▸ **TASKS AND EXERCISES**
**A.** Decide whether each statement below agrees with the Ní Lamhna excerpt: (i) Ní Lamhna took early retirement in 1988; (ii) Ní Lamhna has worked on Mooney Goes Wild since 2000; (iii) Ní Lamhna has lectured at the Dublin Institute of Technology on Sustainable Development. Answer each with yes or no, followed by the deciding words of the excerpt, quoted exactly.
**B.** Using the Ní Lamhna excerpt, answer these questions:
(i) What is An Foras Forbartha now called?
(ii) On which children's programme was Ní Lamhna a regular?
(iii) In what month and year did Ní Lamhna release a two-part interview on the Trees A Crowd podcast?
**C.** Reproduce word for word the portion of the Ní Lamhna excerpt starting with "Ní Lamhna went" and going on through "on Sustainable Development.".

▸ **EXCERPT PROVIDED**

=-=-=

Ní Lamhna went to work for State environmental agency An Foras Forbartha (now the EPA) and played a key role in ground-breaking species distribution mapping carried out in Ireland by that body in the 1970s and 1980s.  In the same period she also served for some years as Hon. Secretary for the Irish part of the Botanical Society of the British Isles.  In 1988 she took early retirement and began work as a consultant, educator, and in broadcasting.  She has worked extensively with primary and secondary schools, including on such programmes as Heritage in Schools and the Ringo Project, and as an inspector of trainee teachers. She has also lectured in the Dublin Institute of Technology, notably on Sustainable Development.

Broadcasting
Ní Lamhna has worked on Mooney and its predecessor Mooney Goes Wild since 1995.  She also featured on TV series Creature Feature and was a regular on children's programme The Den.  She has appeared multiple times on The Late Late Show and has also appeared on The Panel, Celebrity Jigs 'n' Reels, and other programmes.

In May 2020, Ní Lamhna released a two-part interview as part of David Oakes’ Trees A Crowd podcast.

=-=-=

▸ **RECORD EXCERPTS**
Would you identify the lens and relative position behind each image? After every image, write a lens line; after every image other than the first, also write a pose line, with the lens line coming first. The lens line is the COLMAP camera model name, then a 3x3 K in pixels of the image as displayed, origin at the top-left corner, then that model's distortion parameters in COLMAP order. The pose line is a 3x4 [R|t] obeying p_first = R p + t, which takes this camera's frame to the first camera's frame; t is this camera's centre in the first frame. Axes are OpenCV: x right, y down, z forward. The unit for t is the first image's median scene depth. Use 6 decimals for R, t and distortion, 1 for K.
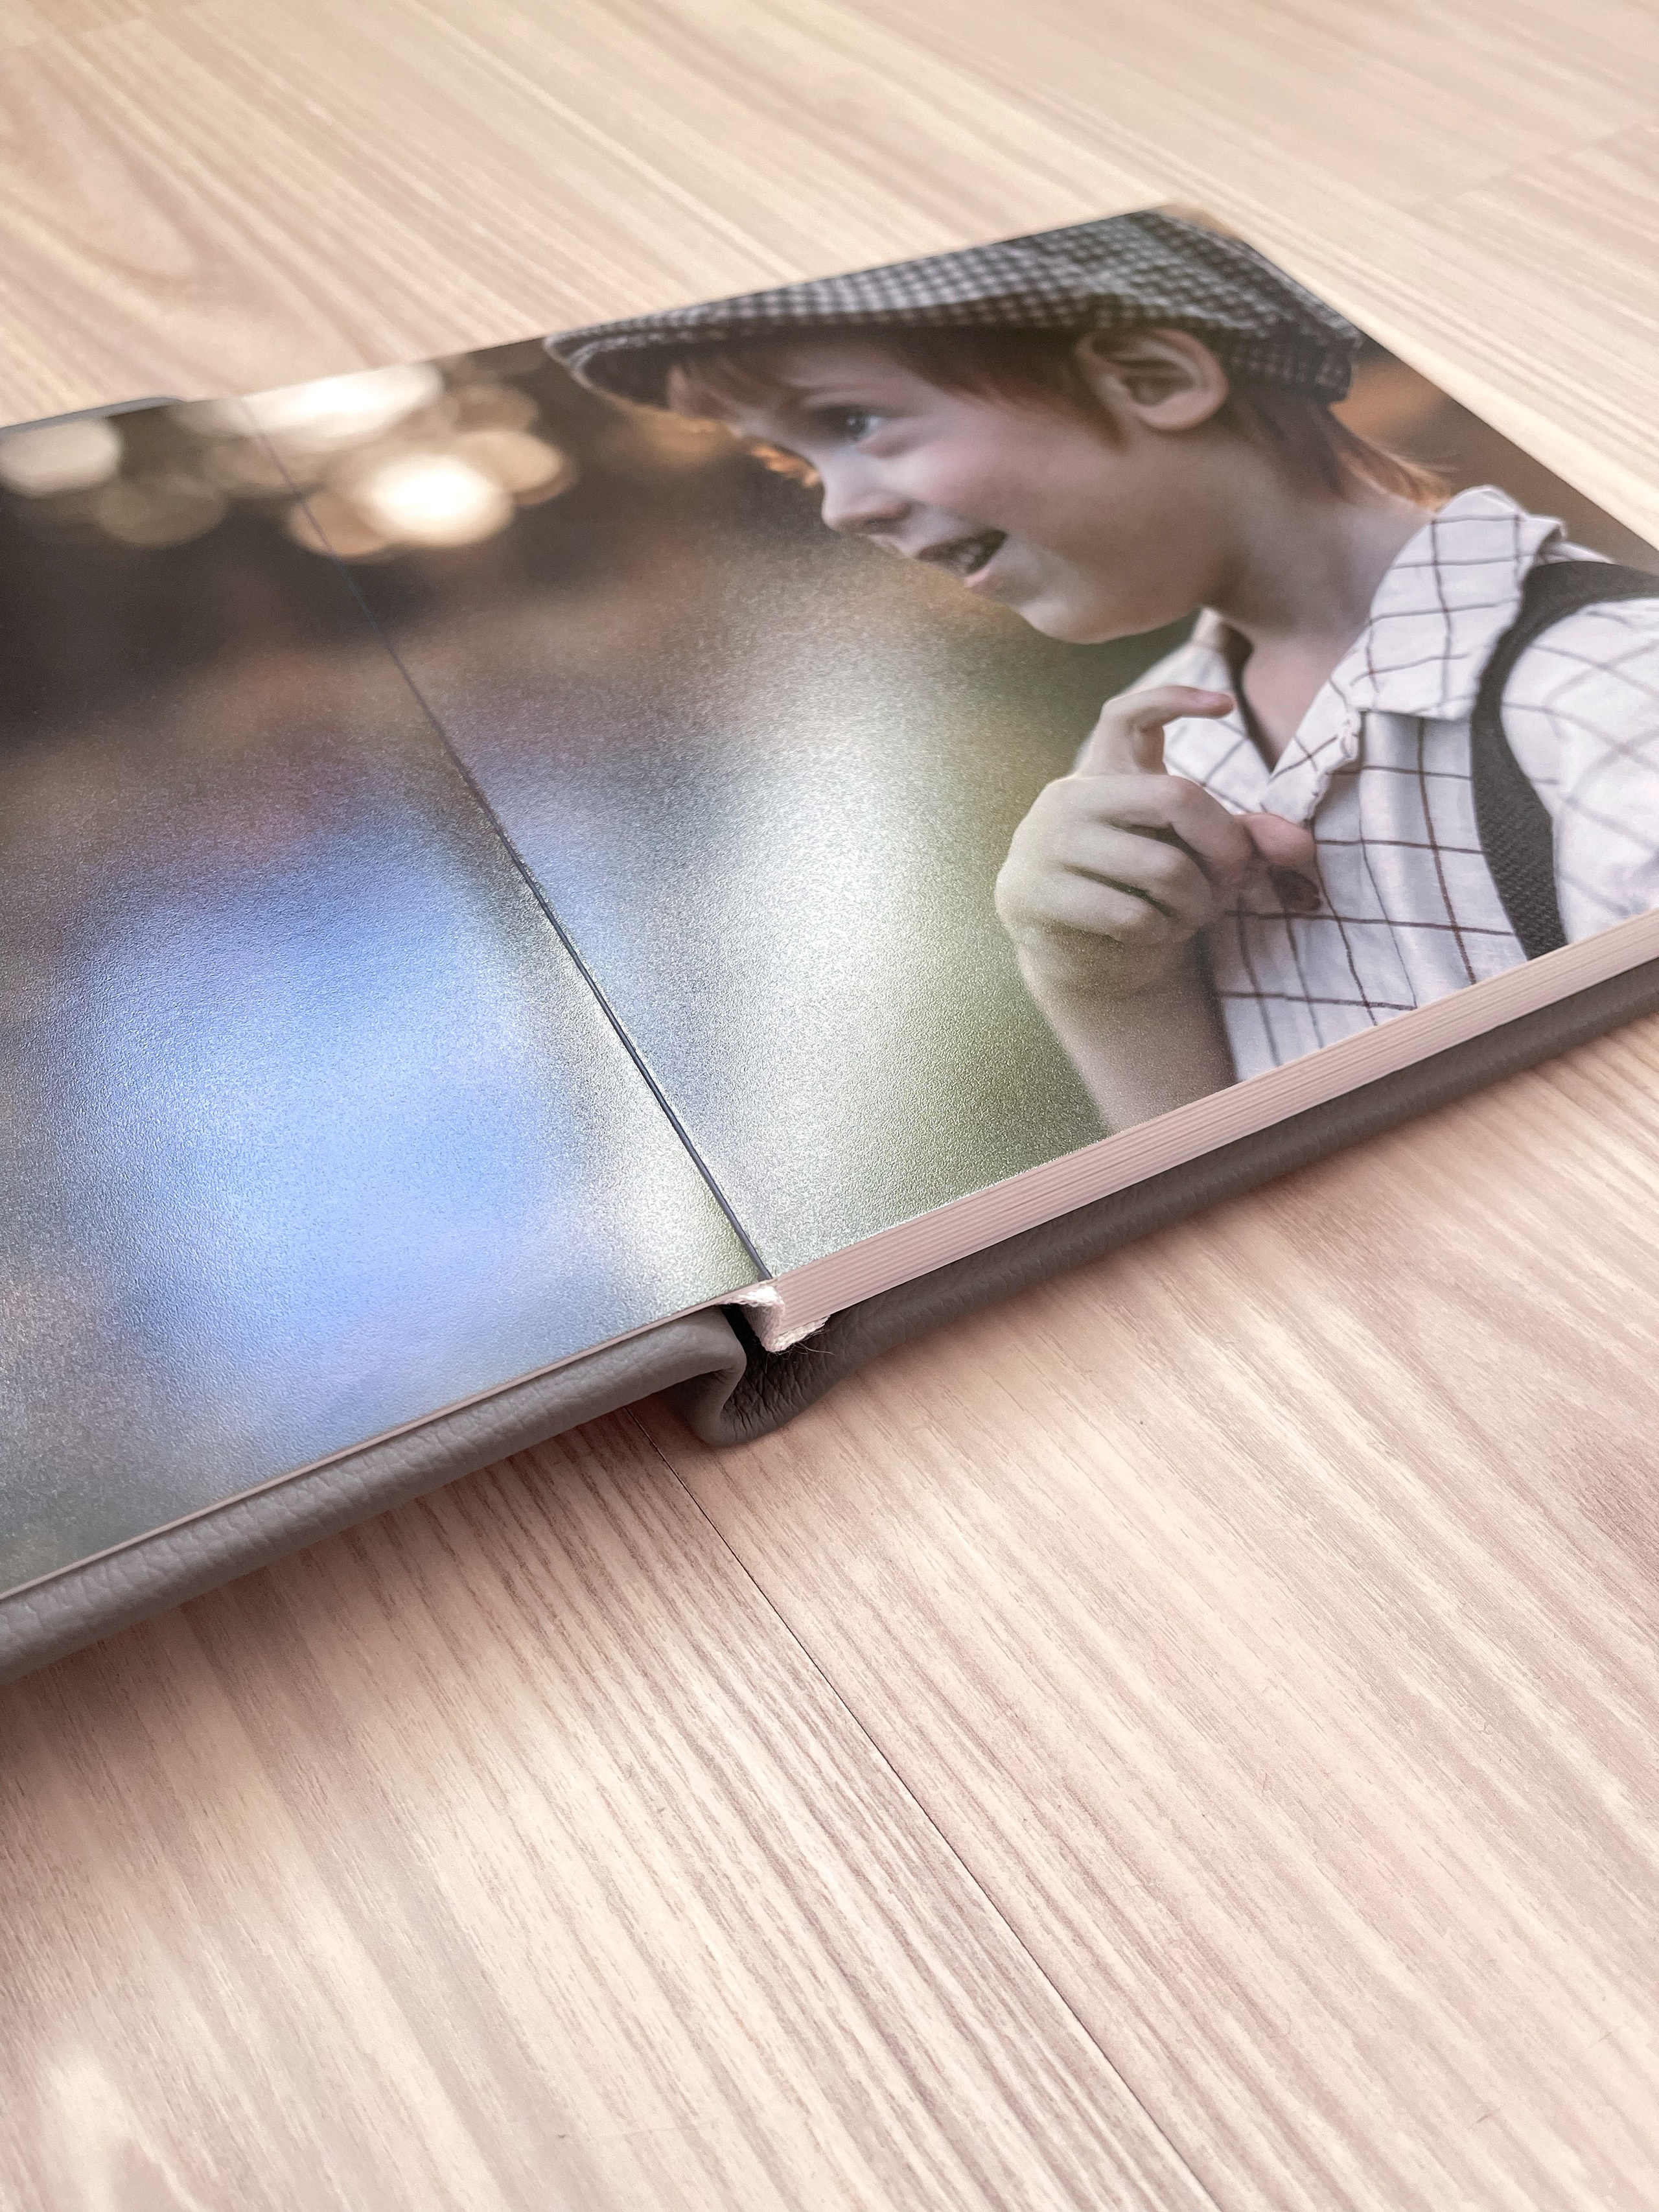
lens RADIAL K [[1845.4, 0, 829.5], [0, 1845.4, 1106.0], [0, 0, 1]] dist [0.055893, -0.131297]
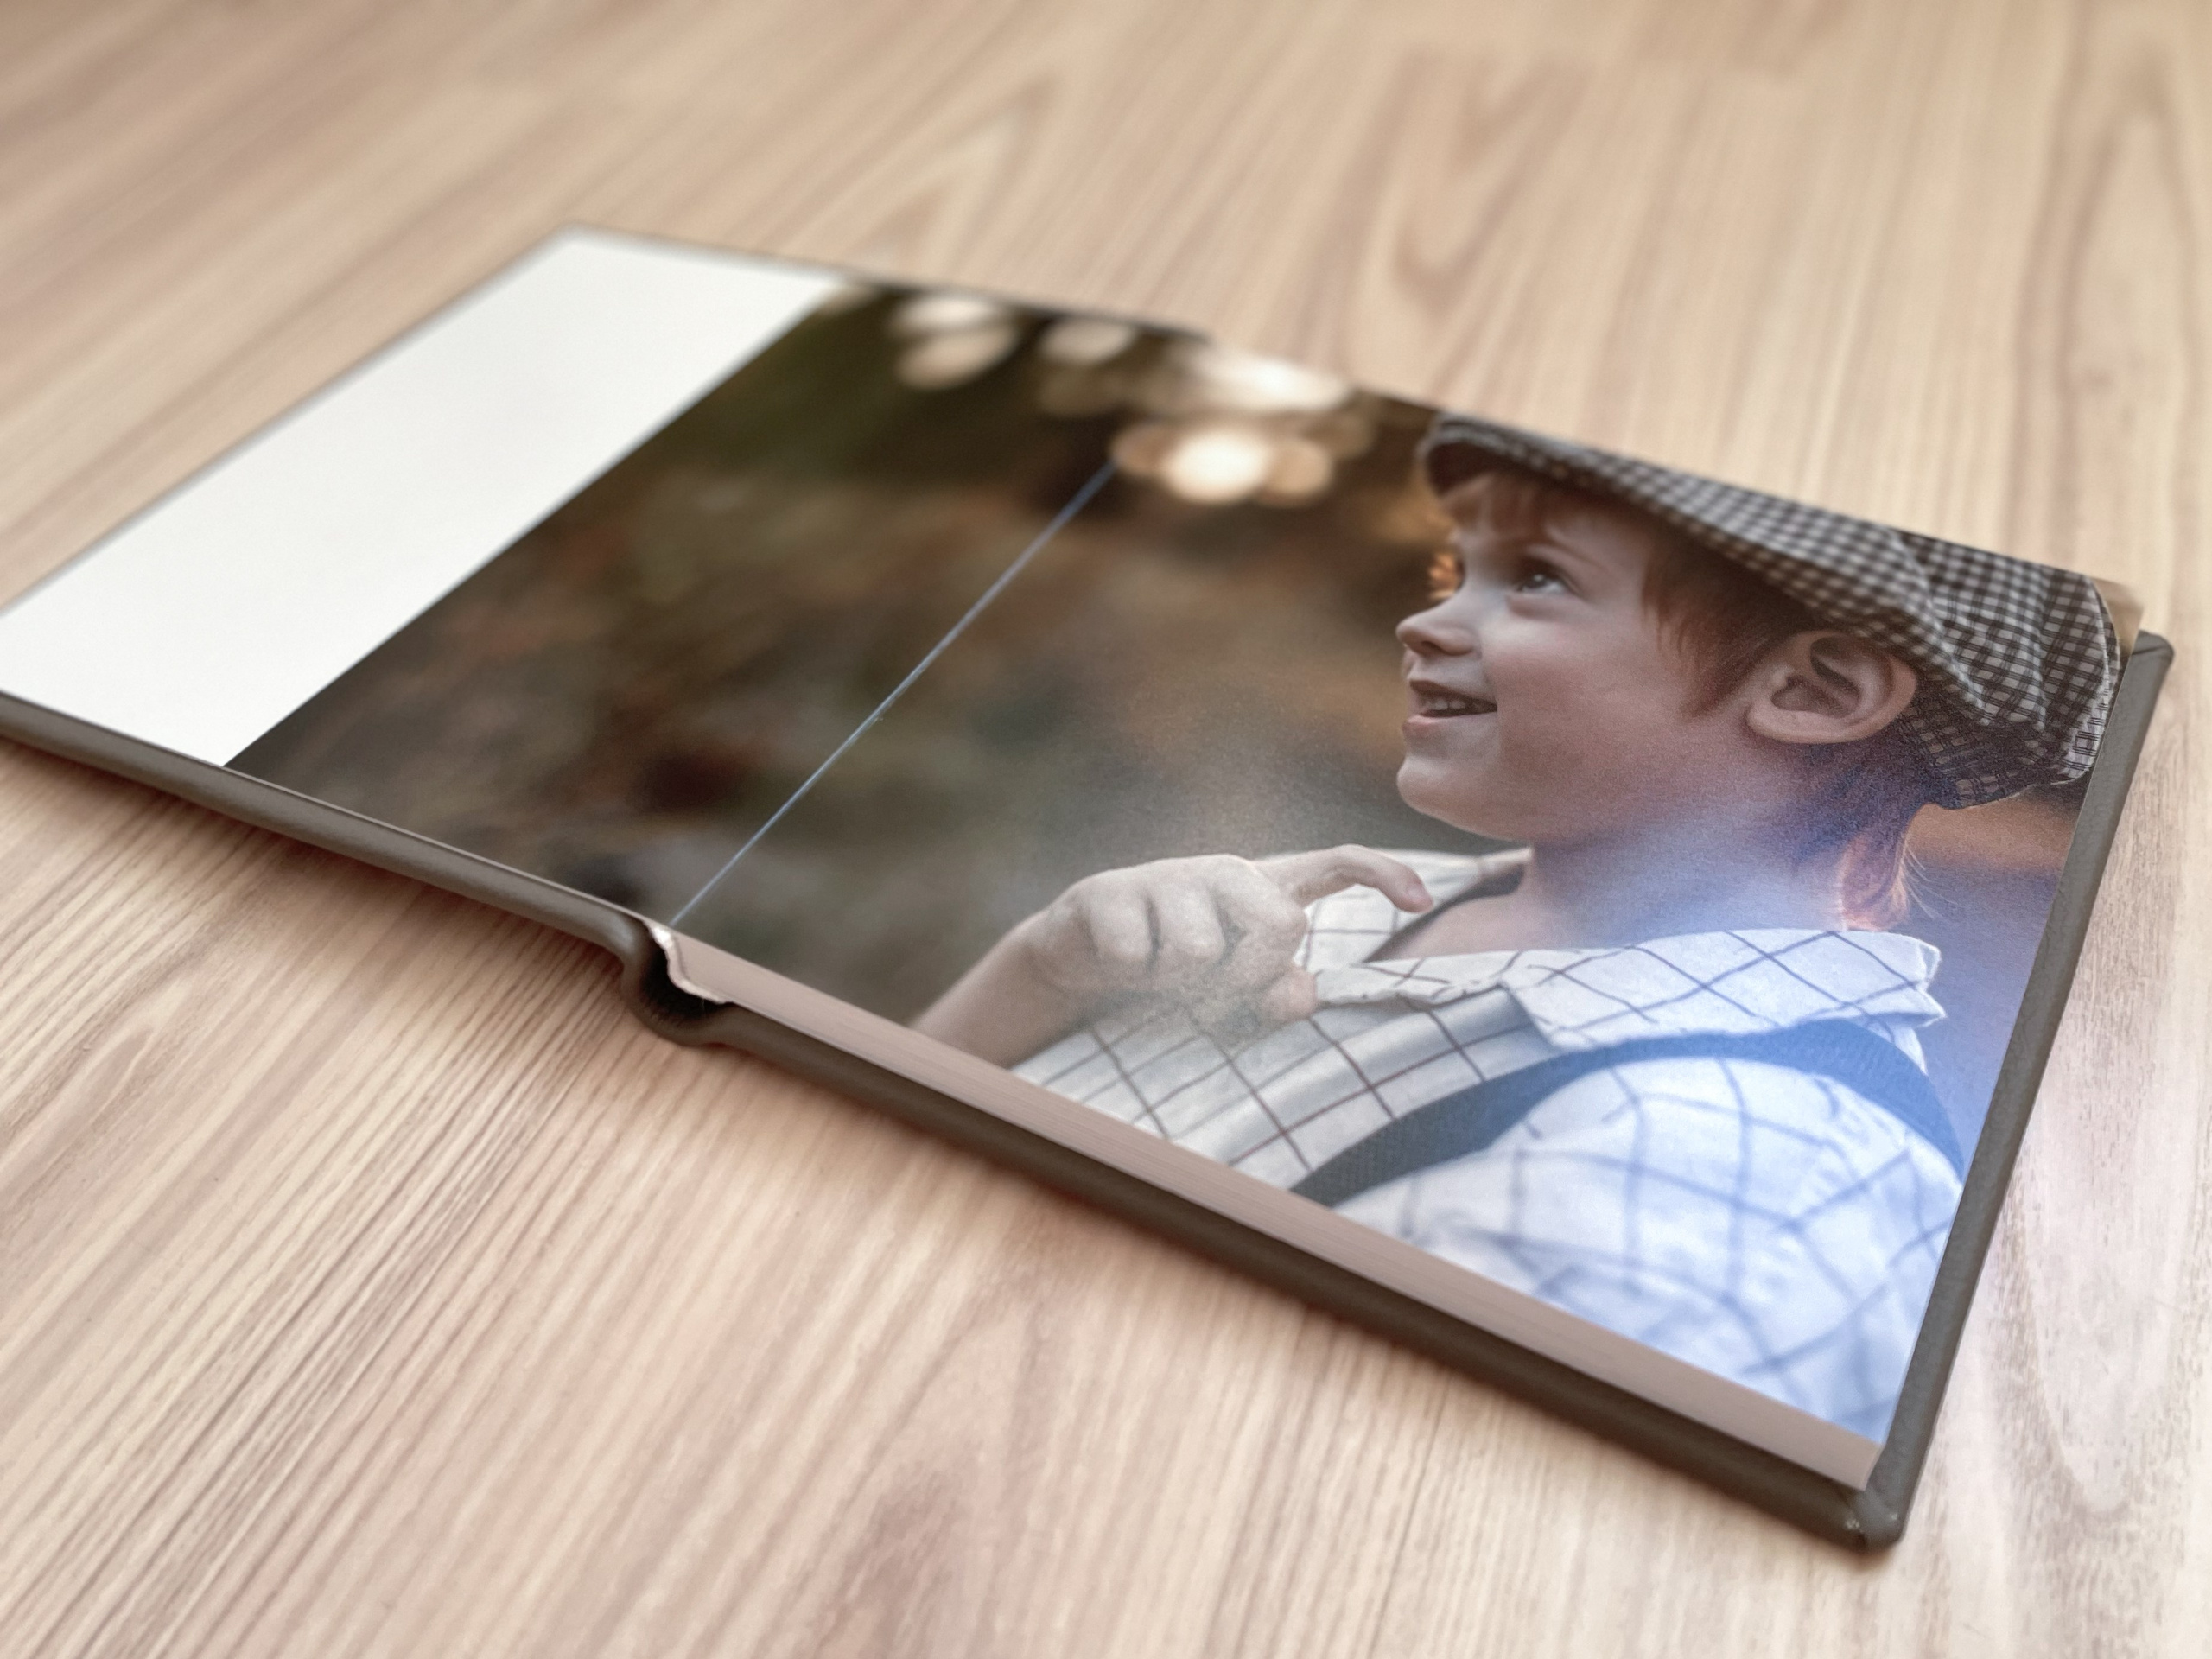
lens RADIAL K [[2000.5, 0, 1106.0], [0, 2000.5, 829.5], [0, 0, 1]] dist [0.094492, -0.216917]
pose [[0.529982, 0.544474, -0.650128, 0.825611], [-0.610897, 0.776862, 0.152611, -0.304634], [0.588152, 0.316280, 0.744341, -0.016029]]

=-=-=

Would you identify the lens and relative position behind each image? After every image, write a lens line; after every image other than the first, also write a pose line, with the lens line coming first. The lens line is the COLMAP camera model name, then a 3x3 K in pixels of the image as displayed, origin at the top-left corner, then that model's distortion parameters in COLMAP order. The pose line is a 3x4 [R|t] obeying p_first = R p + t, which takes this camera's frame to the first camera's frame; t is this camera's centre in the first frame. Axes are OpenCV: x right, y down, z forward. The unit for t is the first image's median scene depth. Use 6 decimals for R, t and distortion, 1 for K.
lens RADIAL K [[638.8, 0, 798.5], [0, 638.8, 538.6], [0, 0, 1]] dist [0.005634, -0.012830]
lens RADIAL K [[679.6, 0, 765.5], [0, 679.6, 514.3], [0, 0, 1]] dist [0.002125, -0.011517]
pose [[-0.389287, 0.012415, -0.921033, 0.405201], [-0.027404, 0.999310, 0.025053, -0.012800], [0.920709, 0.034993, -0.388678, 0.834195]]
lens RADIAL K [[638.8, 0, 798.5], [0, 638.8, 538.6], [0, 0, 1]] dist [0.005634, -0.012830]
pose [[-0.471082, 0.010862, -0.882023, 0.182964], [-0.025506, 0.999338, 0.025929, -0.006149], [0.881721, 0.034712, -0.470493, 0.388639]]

=-=-=

▸ **ANSWERS TO THE PROBLEMS**
**A.**
(i) Yes: "In 1988 she took early retirement"
(ii) No: "Ní Lamhna has worked on Mooney and its predecessor Mooney Goes Wild since 1995."
(iii) Yes: "She has also lectured in the Dublin Institute of Technology, notably on Sustainable Development."

**B.**
(i) The EPA
(ii) The Den
(iii) May 2020

**C.**
Ní Lamhna went to work for State environmental agency An Foras Forbartha (now the EPA) and played a key role in ground-breaking species distribution mapping carried out in Ireland by that body in the 1970s and 1980s.  In the same period she also served for some years as Hon. Secretary for the Irish part of the Botanical Society of the British Isles.  In 1988 she took early retirement and began work as a consultant, educator, and in broadcasting.  She has worked extensively with primary and secondary schools, including on such programmes as Heritage in Schools and the Ringo Project, and as an inspector of trainee teachers. She has also lectured in the Dublin Institute of Technology, notably on Sustainable Development.